Strange Fascination brings to a close Syd Moore’s“Essex Witch Museum” trilogy. The overarching story which links the three novels features as protagonist Rosie Strange, a sceptical, feisty benefit fraud inspector who unexpectedly inherits from her grandfather Septimus the eponymous witch museum in the small village of Adders Fork. This strange (ahem) legacy will lead Rosie to discover long-buried secrets related to her family and to rethink her ideas about the supernatural. Each of the instalments in the trilogy also sees Rosie and the museum's curator Sam Stone ending up embroiled in a criminal investigation with occult overtones. In "Strange Fascination", the 'mystery' revolves around the Blackly Be boulder, said to mark the final resting place of a notorious witch. Against the villagers' better judgment, developers try to move the boulder, leading to a flurry of otherworldly phenomena. And a very real murder.

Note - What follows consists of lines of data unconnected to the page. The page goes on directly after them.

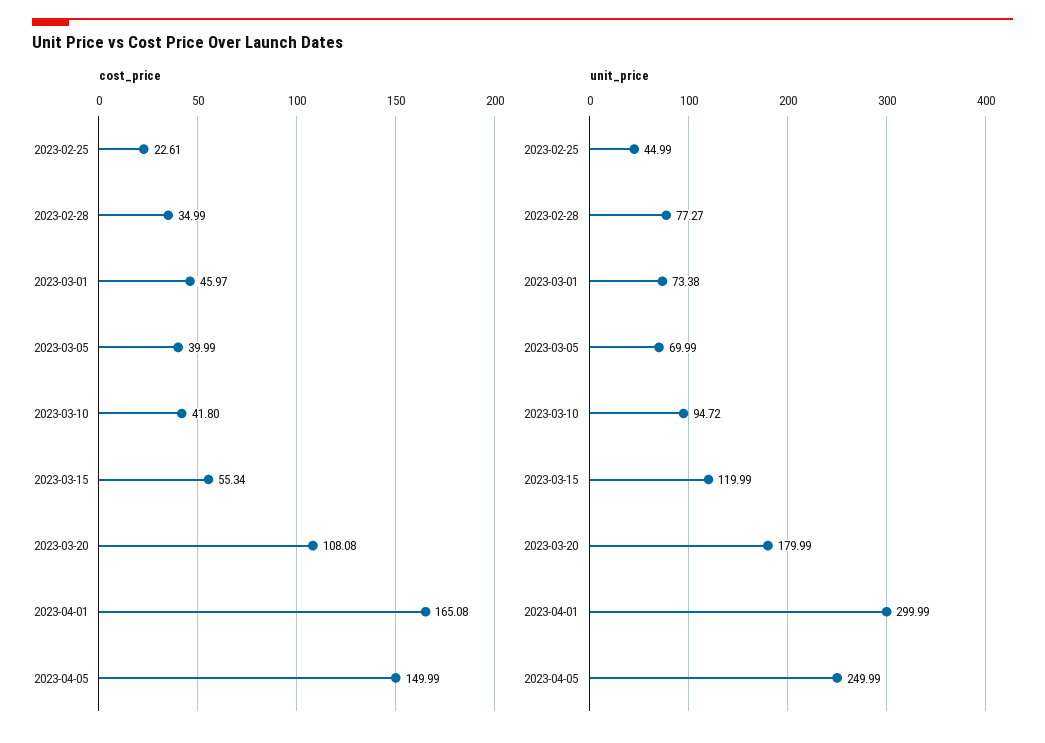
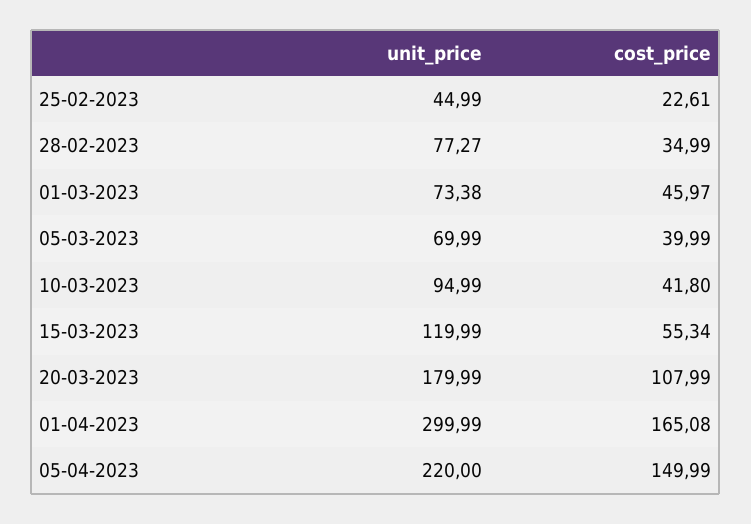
cost_price, 2023-03-20: 108.08 -> 107.99
unit_price, 2023-03-10: 94.72 -> 94.99
unit_price, 2023-04-05: 249.99 -> 220

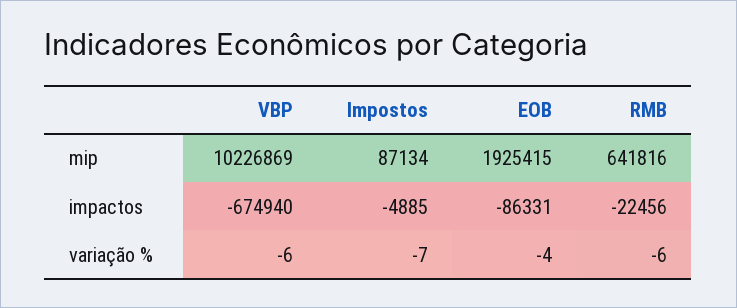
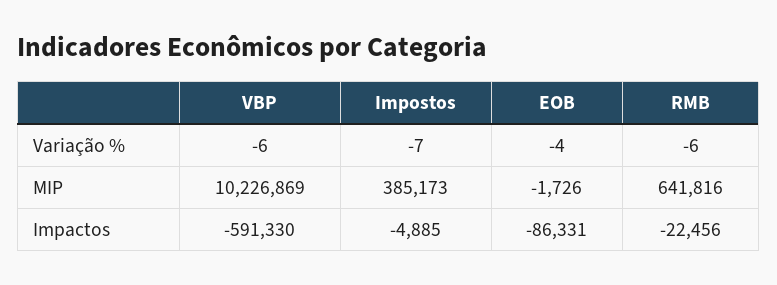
Impostos, mip: 87134 -> 385173
EOB, mip: 1925415 -> -1726
VBP, impactos: -674940 -> -591330

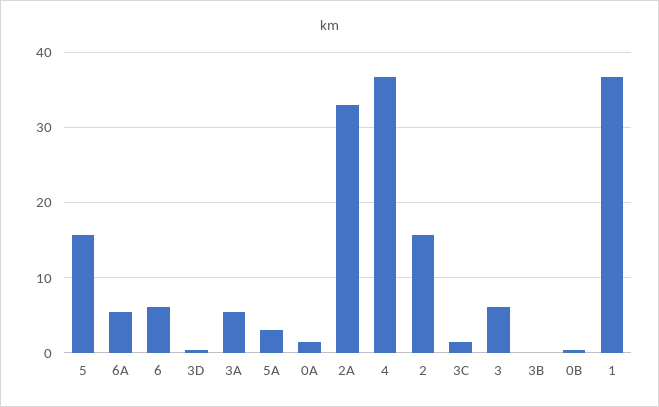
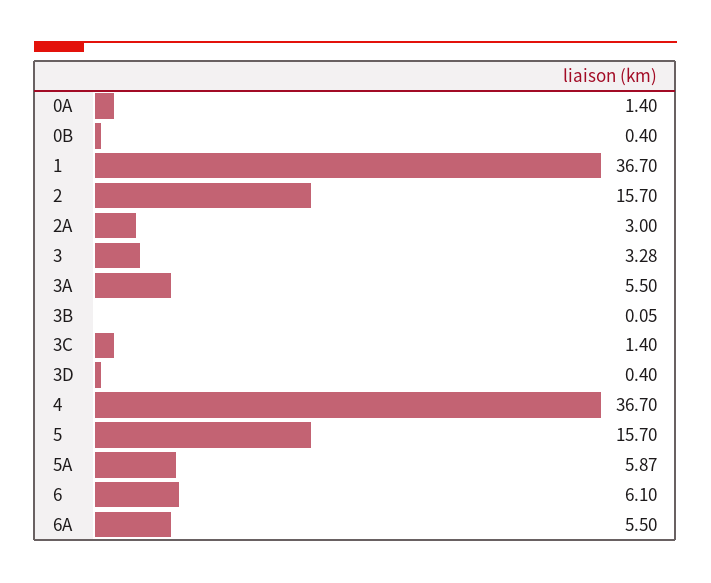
5A: 3 -> 5.87
2A: 33 -> 3
3: 6 -> 3.28

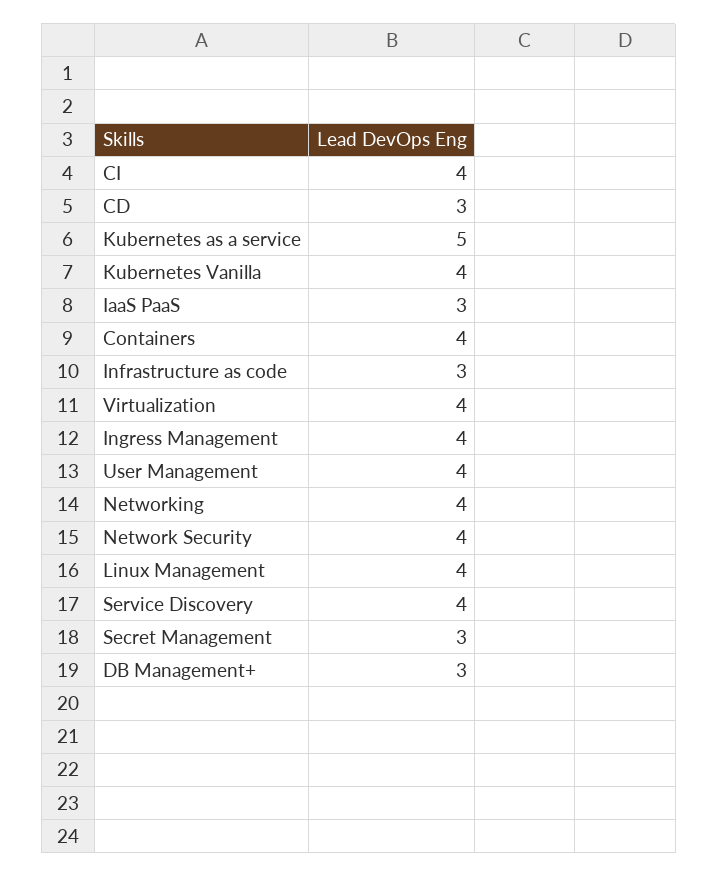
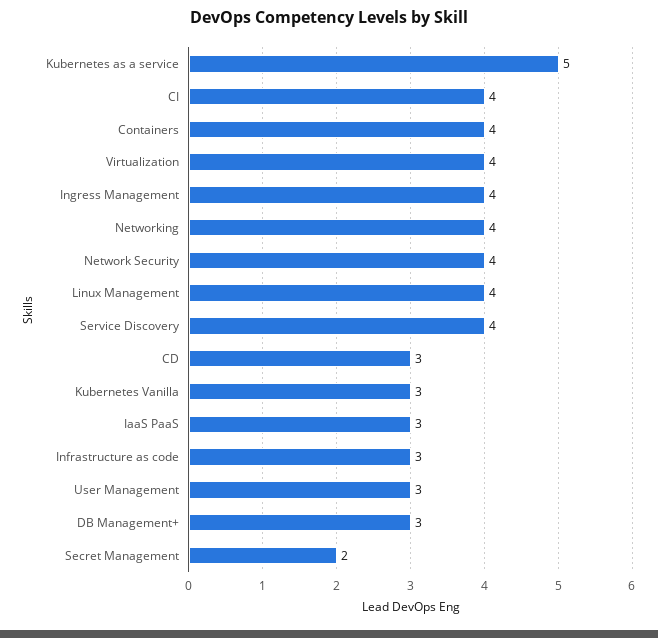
Kubernetes Vanilla: 4 -> 3
User Management: 4 -> 3
Secret Management: 3 -> 2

I had enjoyed reading Strange Sight - the trilogy's second volume - and had particularly liked the well-judged balance between ingredients of supernatural fiction and the "whodunnit". In comparison, I found this instalment rather disappointing. I felt that the action took rather longer to take off, and whilst Rosie's narrative voice is as witty and endearing as ever, the constant attempt at humour drains the tension out of what could have been genuinely scary episodes. This was less evident in the previous novel, whose emphasis was more on the "crime" than on the "supernatural" element.

On the other hand, this novel cannot be fairly considered on its own, but is best assessed in the light of its predecessors. In this regard, Strange Fascination is undoubtedly effective. It teases out the secrets and enigmas of Rosie's ancestors and, thanks to some imaginative plotting, ties up all the loose ends and red herrings planted in the previous novels. Lovers of history and folklore will also enjoy the references to history of witchcraft and folk beliefs, subtly woven into plot.